No, it's not. Here's what's going on.

First of all, the math calculates the momentum of the bullet (bullet weight times muzzle velocity). Momentum is mass times velocity.

Next the math calculates (approximates) the momentum of the gases that escape the muzzle. That's powder weight times 1.5 the muzzle velocity of the bullet. That's a reasonable approximation for the gas momentum in a pistol.

Then the two momentums are summed into one total momentum figure of M.

NOW we know the total momentum of what comes out of the bore. But we really want to know the slide velocity.

Conservation of momentum tells us that the momentum of the recoiling mass is equal to the total muzzle momentum. So the total muzzle momentum figure (M) is ALSO the momentum figure for the recoiling mass.

Since momentum is mass times velocity, if we divide the momentum figure by the weight of the recoiling mass, we can calculate its velocity.

(Mass x velocity)/Mass = velocity

So next we figure up the total weight of the things that make up the recoiling mass. The slide, barrel, half the recoil spring weight, the bushing, and the recoil spring plug.

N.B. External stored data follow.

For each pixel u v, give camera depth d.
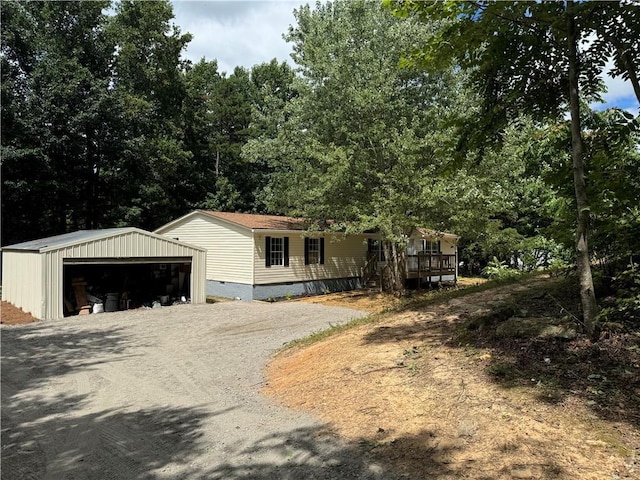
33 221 22.72
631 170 5.21
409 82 16.80
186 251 15.20
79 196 24.23
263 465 3.54
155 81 27.22
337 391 4.99
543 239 7.85
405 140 13.12
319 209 15.61
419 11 5.16
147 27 27.17
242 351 8.29
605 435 3.13
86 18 24.16
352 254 21.12
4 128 20.12
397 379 4.88
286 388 5.60
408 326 7.18
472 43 5.21
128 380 6.55
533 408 3.65
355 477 3.21
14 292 14.12
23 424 4.81
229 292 17.67
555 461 2.94
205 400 5.46
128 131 24.89
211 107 33.59
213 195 30.58
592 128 5.68
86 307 13.45
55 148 21.55
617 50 4.91
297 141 17.12
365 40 16.53
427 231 15.42
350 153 14.48
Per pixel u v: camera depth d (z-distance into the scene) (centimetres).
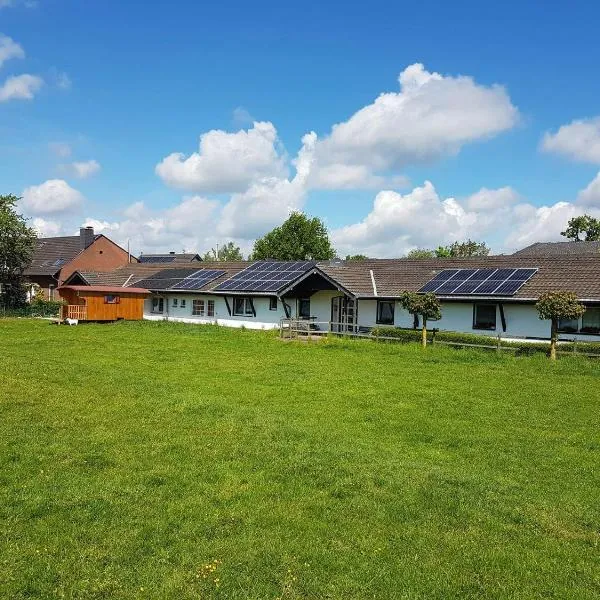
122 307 3956
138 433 1063
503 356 2142
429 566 625
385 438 1134
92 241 6212
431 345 2461
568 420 1286
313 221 7731
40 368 1686
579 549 673
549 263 2806
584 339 2375
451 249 7631
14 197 4594
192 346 2586
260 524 709
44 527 680
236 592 568
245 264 4262
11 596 549
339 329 3262
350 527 709
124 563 614
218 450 978
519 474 934
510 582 600
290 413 1319
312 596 566
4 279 4672
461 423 1250
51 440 997
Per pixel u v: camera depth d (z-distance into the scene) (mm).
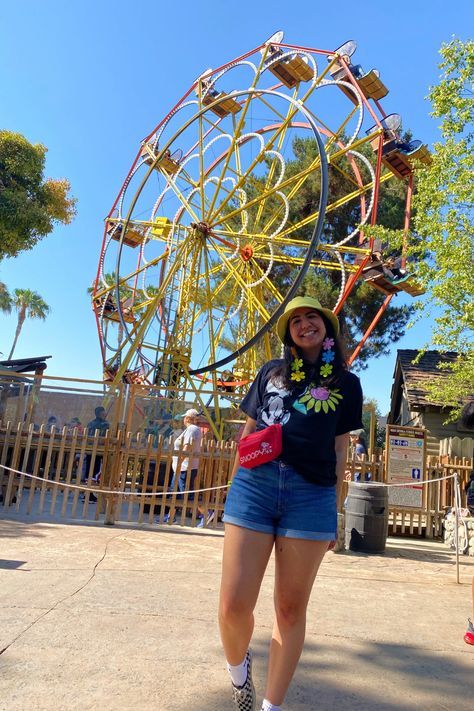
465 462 9727
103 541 6113
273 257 19656
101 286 24562
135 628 3297
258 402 2441
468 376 12195
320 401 2250
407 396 14891
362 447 10539
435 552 7934
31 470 8711
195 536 7086
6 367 15906
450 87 11188
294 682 2730
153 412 9305
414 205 12570
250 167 20109
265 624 3588
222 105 20047
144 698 2406
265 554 2162
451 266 11406
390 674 2936
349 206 23891
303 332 2354
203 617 3607
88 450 7836
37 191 19859
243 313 22734
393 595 4809
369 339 23875
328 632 3559
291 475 2166
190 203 20609
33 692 2395
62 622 3299
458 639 3629
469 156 11289
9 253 19375
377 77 18406
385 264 16938
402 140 17984
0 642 2932
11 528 6379
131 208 16906
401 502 9352
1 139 18594
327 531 2150
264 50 19984
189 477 7902
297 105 13727
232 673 2189
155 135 21297
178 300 20125
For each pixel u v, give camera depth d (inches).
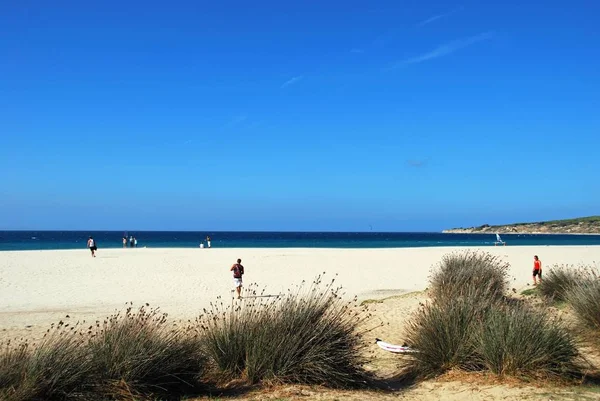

Now we have the weight, we can divide the momentum figure by that weight to get the velocity of the recoiling mass at the instant that the bullet exits the muzzle.

The physicists will note that I'm being sloppy by pretending that mass and weight are identical. While that is not actually true, in this case, because we're going to cancel out the weight and just be left with velocity, we don't need to worry about the correction factors since they will cancel out too.